Beyond Targeting Female Sneaker Enthusiasts, August’s Lady Sole Expo Sees Male Buying Power As A Major Tool For Encouraging Industry Change.
Women represent one of the largest growing markets in sporting goods and, on top of that, have historically faced ridicule for buying shoes. So why is it that the women’s shoe sections in stores dedicated to sneakerhead or streetwear culture are so tiny, if they exist at all?
It makes no sense: Gender isn’t nearly the factor it used to be in shoe purchase rates, but women are still routinely ignored by the industry, especially when it comes to availability of signature gear for professional athletes.
A new event coming to Dallas in August hopes to change all that, though. More than just one of the area’s first sneaker conventions to focus on women, the Lady Sole Expo — set to take place on Sunday, August 19, at Lofty Spaces in The Cedars — hopes to represent a sea change in the way women are included in the Dallas sneakerhead conversation.
“The female sneakerhead expo was developed because we noticed a lack of female targeting, involvement and association in the many sneaker expos we visited in Dallas,” says Robert Comradd, who developed the concept along with his brother Devon. “We also can say the experience often left us yearning for more — often more than upset that we spent money, had to purchase food and beverages, and hardly found shoes. We wanted to change the whole concept.”
For the last decade in Dallas, the sneakerhead expo conversation has been dominated by the Kixpo brand, which has not yet announced a 2018 date. Last year, though, the brand made a conscious effort at its 10th annual showcase to include more women in its conversation, going so far as to host a “Women in Sneak Culture” panel during its run. But the Comradds say there’s still more than can be done to bridge the gender gap in sneaker culture.

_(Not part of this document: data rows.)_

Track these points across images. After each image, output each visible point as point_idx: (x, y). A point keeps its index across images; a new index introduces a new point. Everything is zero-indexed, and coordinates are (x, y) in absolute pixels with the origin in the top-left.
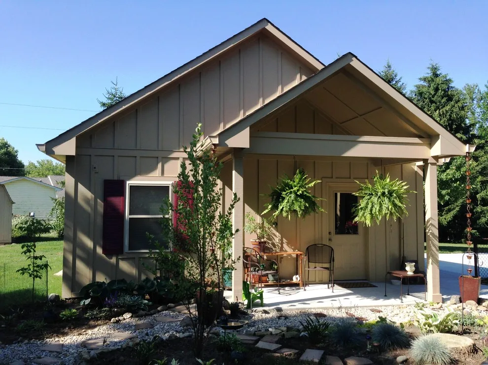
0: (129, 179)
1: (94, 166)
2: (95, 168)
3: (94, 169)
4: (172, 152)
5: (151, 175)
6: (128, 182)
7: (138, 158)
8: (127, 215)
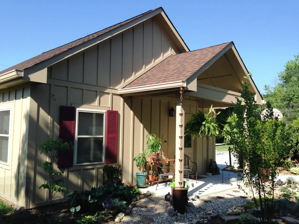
0: (78, 107)
1: (53, 94)
2: (54, 95)
3: (53, 97)
4: (107, 88)
5: (93, 104)
6: (77, 109)
7: (84, 91)
8: (76, 136)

That’s an agenda they believe needs to be pushed more often than just once a year. In fact, one of the driving factors behind the Lady Sole Expo is the Comradd brothers’ business, Belles & Bottoms, which is aimed at “fueling the female sneakerhead revolution,” per its homepage. In turn, while the Lady Sole Expo event will feature a range of vendors, pop-ups, entertainment and free booze for a full retail experience, the Comradds hope it will also awareness of women’s sneaker culture and changing the stigma that the culture is solely comprised of affluent, young, white males.
“In actuality, a diverse range of females thrive in the purchase, resell and customization segment of the sneakerhead community,” Robert says. “We aim to engage socially and physically via the expo to show that the market is huge and as such contain heavy buying power.”
Of course, the irony of men pushing for the advocacy of gender inclusion in the sneaker industry is not lost on the brothers. But their position, they say, makes sense, as male buying power clearly plays a role in the industry, and needs to be put to use to encourage change.
“We need to petition these corporations to have more available sizes to women and not limit them to youth selections or small men shoes,” says Devon. “We have to join forces with women and make the industry understand that women are sneaker hobbyists too.”